* _How to complete this task_:
Copy out the whole listing exactly as given. Skip the pictures.

* _Entries supplied_:
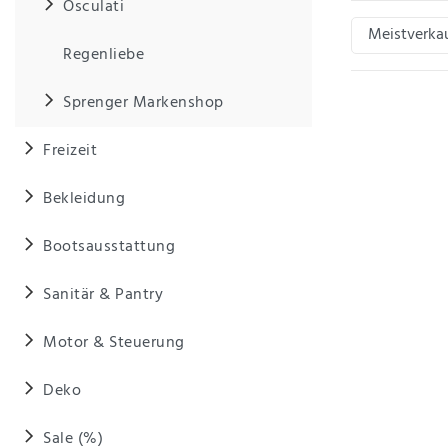
Osculati
Regenliebe
Sprenger Markenshop
Freizeit
Bekleidung
Bootsausstattung
Sanitär & Pantry
Motor & Steuerung
Deko
Sale (%)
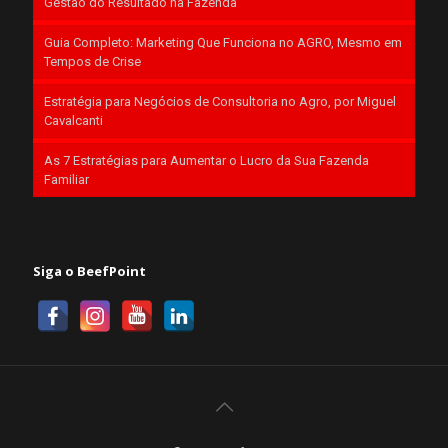
Gestão do Resultado na Fazenda
Guia Completo: Marketing Que Funciona no AGRO, Mesmo em
Tempos de Crise
Estratégia para Negócios de Consultoria no Agro, por Miguel
Cavalcanti
As 7 Estratégias para Aumentar o Lucro da Sua Fazenda
Familiar
Siga o BeefPoint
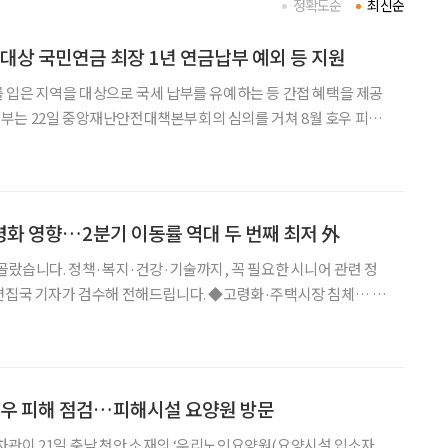
정확도순
최신순
 대상 국민연금 최장 1년 연금납부 예외 등 지원
 입은 지역을 대상으로 국세 납부를 유예하는 등 간접 혜택을 제공
고, 복구비 총 869억 원을 투입하기로 했다. 이 가운데 공공시설 복
 지원을 위한 재난지원금은 496억 원이다. 중앙재난
고령화 영향…2분기 이동률 역대 두 번째 최저 外
 골랐습니다. 정책·복지·건강·기술까지, 꼭 필요한 시니어 관련 정
가 검수해 전해드립니다. ◆고령화·주택시장 침체… 2
 인구이동 규모가 전
하며, 인구 이동률이 역대 두 번째로 낮
호우 피해 점검…피해시설 요양원 방문
차관이 21일 충남 천안 소재의 ‘우리노인요양원(요양시설 입소자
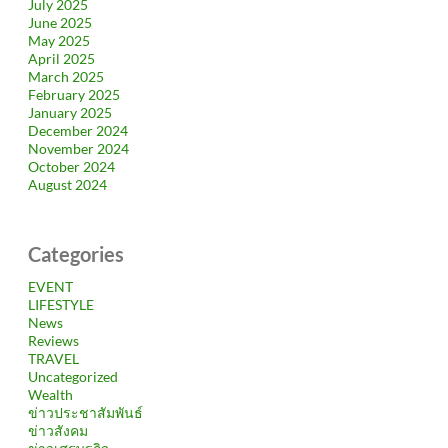
July 2025
June 2025
May 2025
April 2025
March 2025
February 2025
January 2025
December 2024
November 2024
October 2024
August 2024
Categories
EVENT
LIFESTYLE
News
Reviews
TRAVEL
Uncategorized
Wealth
ข่าวประชาสัมพันธ์
ข่าวสังคม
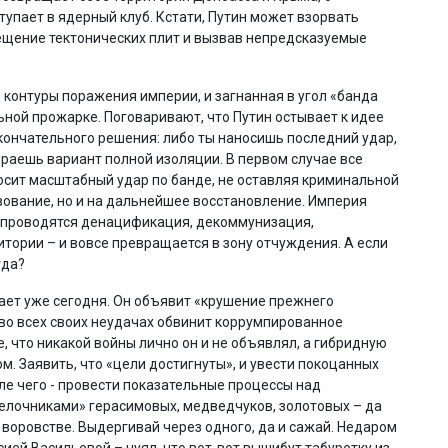
упает в ядерный клуб. Кстати, Путин может взорвать
ещение тектонических плит и вызвав непредсказуемые
 контуры поражения империи, и загнанная в угол «банда
ной прожарке. Поговаривают, что Путин остывает к идее
кончательного решения: либо ты наносишь последний удар,
раешь вариант полной изоляции. В первом случае все
носит масштабный удар по банде, не оставляя криминальной
твование, но и на дальнейшее восстановление. Империя
 проводятся денацификация, декоммунизация,
итории – и вовсе превращается в зону отчуждения. А если
гда?
екает уже сегодня. Он объявит «крушение прежнего
 во всех своих неудачах обвинит коррумпированное
 что никакой войны лично он и не объявлял, а гибридную
 Заявить, что «цели достигнуты», и увести покоцанных
ле чего - провести показательные процессы над
елочниками» герасимовых, медведчуков, золотовых – да
 воровстве. Выдергивай через одного, да и сажай. Недаром
ией Васильевой – чуял, что вот-вот вышибут табуретку из-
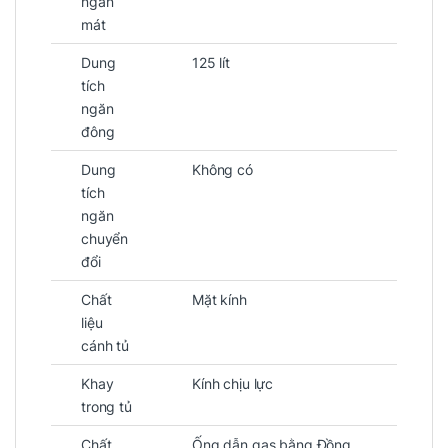
ngăn
mát
Dung
125 lít
tích
ngăn
đông
Dung
Không có
tích
ngăn
chuyển
đổi
Chất
Mặt kính
liệu
cánh tủ
Khay
Kính chịu lực
trong tủ
Chất
Ống dẫn gas bằng Đồng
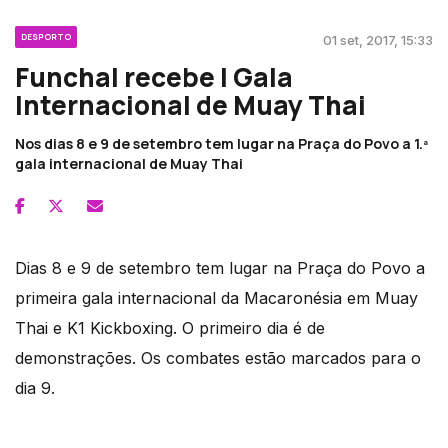
DESPORTO
01 set, 2017, 15:33
Funchal recebe I Gala
Internacional de Muay Thai
Nos dias 8 e 9 de setembro tem lugar na Praça do Povo a 1.ª
gala internacional de Muay Thai
Dias 8 e 9 de setembro tem lugar na Praça do Povo a
primeira gala internacional da Macaronésia em Muay
Thai e K1 Kickboxing. O primeiro dia é de
demonstrações. Os combates estão marcados para o
dia 9.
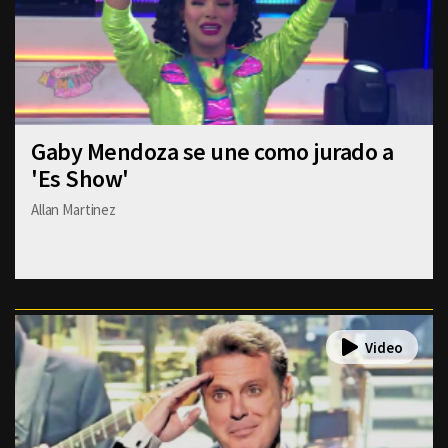
Gaby Mendoza se une como jurado a
'Es Show'
Allan Martinez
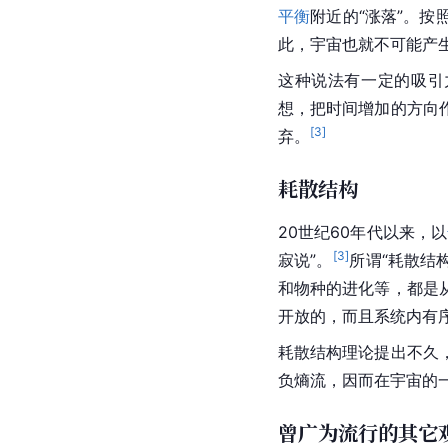
平衡
附近的“涨落”。
此，宇宙也就不可能产生
这种说法有一定的吸引
想，把时间增加的方向
[
3
]
弃。
耗散结构
20世纪60年代以来，以
[
3
]
寂说”。
所谓“耗散结
和物种的进化等，都是
开放的，而且系统内有
耗散结构理论提出不久
负熵流，因而在宇宙的
曾广为流行的其它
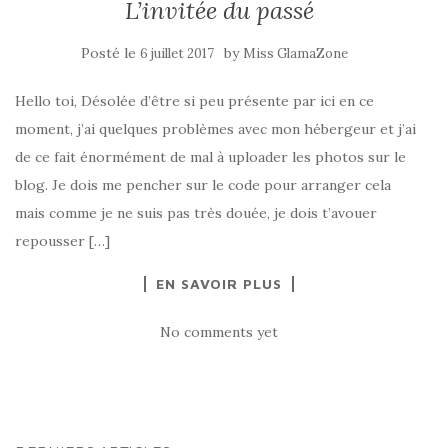
L’invitée du passé
Posté le
by
6 juillet 2017
Miss GlamaZone
Hello toi, Désolée d’être si peu présente par ici en ce
moment, j’ai quelques problèmes avec mon hébergeur et j’ai
de ce fait énormément de mal à uploader les photos sur le
blog. Je dois me pencher sur le code pour arranger cela
mais comme je ne suis pas très douée, je dois t’avouer
repousser […]
EN SAVOIR PLUS
No comments yet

* _Output_:
Osculati
Regenliebe
Sprenger Markenshop
Freizeit
Bekleidung
Bootsausstattung
Sanitär & Pantry
Motor & Steuerung
Deko
Sale (%)
Gestão do Resultado na Fazenda
Guia Completo: Marketing Que Funciona no AGRO, Mesmo em
Tempos de Crise
Estratégia para Negócios de Consultoria no Agro, por Miguel
Cavalcanti
As 7 Estratégias para Aumentar o Lucro da Sua Fazenda
Familiar
Siga o BeefPoint
정확도순
최신순
 대상 국민연금 최장 1년 연금납부 예외 등 지원
 입은 지역을 대상으로 국세 납부를 유예하는 등 간접 혜택을 제공
고, 복구비 총 869억 원을 투입하기로 했다. 이 가운데 공공시설 복
 지원을 위한 재난지원금은 496억 원이다. 중앙재난
고령화 영향…2분기 이동률 역대 두 번째 최저 外
 골랐습니다. 정책·복지·건강·기술까지, 꼭 필요한 시니어 관련 정
가 검수해 전해드립니다. ◆고령화·주택시장 침체… 2
 인구이동 규모가 전
하며, 인구 이동률이 역대 두 번째로 낮
호우 피해 점검…피해시설 요양원 방문
차관이 21일 충남 천안 소재의 ‘우리노인요양원(요양시설 입소자
July 2025
June 2025
May 2025
April 2025
March 2025
February 2025
January 2025
December 2024
November 2024
October 2024
August 2024
Categories
EVENT
LIFESTYLE
News
Reviews
TRAVEL
Uncategorized
Wealth
ข่าวประชาสัมพันธ์
ข่าวสังคม
упает в ядерный клуб. Кстати, Путин может взорвать
ещение тектонических плит и вызвав непредсказуемые
 контуры поражения империи, и загнанная в угол «банда
ной прожарке. Поговаривают, что Путин остывает к идее
кончательного решения: либо ты наносишь последний удар,
раешь вариант полной изоляции. В первом случае все
носит масштабный удар по банде, не оставляя криминальной
твование, но и на дальнейшее восстановление. Империя
 проводятся денацификация, декоммунизация,
итории – и вовсе превращается в зону отчуждения. А если
гда?
екает уже сегодня. Он объявит «крушение прежнего
 во всех своих неудачах обвинит коррумпированное
 что никакой войны лично он и не объявлял, а гибридную
 Заявить, что «цели достигнуты», и увести покоцанных
ле чего - провести показательные процессы над
елочниками» герасимовых, медведчуков, золотовых – да
 воровстве. Выдергивай через одного, да и сажай. Недаром
ией Васильевой – чуял, что вот-вот вышибут табуретку из-
ngăn
mát
Dung
125 lít
tích
ngăn
đông
Dung
Không có
tích
ngăn
chuyển
đổi
Chất
Mặt kính
liệu
cánh tủ
Khay
Kính chịu lực
trong tủ
Chất
Ống dẫn gas bằng Đồng
DESPORTO
01 set, 2017, 15:33
Funchal recebe I Gala
Internacional de Muay Thai
Nos dias 8 e 9 de setembro tem lugar na Praça do Povo a 1.ª
gala internacional de Muay Thai
Dias 8 e 9 de setembro tem lugar na Praça do Povo a
primeira gala internacional da Macaronésia em Muay
Thai e K1 Kickboxing. O primeiro dia é de
demonstrações. Os combates estão marcados para o
dia 9.
Gaby Mendoza se une como jurado a
'Es Show'
Allan Martinez
平衡
附近的“涨落”。
此，宇宙也就不可能产生
这种说法有一定的吸引
想，把时间增加的方向
[
3
]
弃。
耗散结构
20世纪60年代以来，以
[
3
]
寂说”。
所谓“耗散结
和物种的进化等，都是
开放的，而且系统内有
耗散结构理论提出不久
负熵流，因而在宇宙的
曾广为流行的其它
L’invitée du passé
Posté le
by
6 juillet 2017
Miss GlamaZone
Hello toi, Désolée d’être si peu présente par ici en ce
moment, j’ai quelques problèmes avec mon hébergeur et j’ai
de ce fait énormément de mal à uploader les photos sur le
blog. Je dois me pencher sur le code pour arranger cela
mais comme je ne suis pas très douée, je dois t’avouer
repousser […]
EN SAVOIR PLUS
No comments yet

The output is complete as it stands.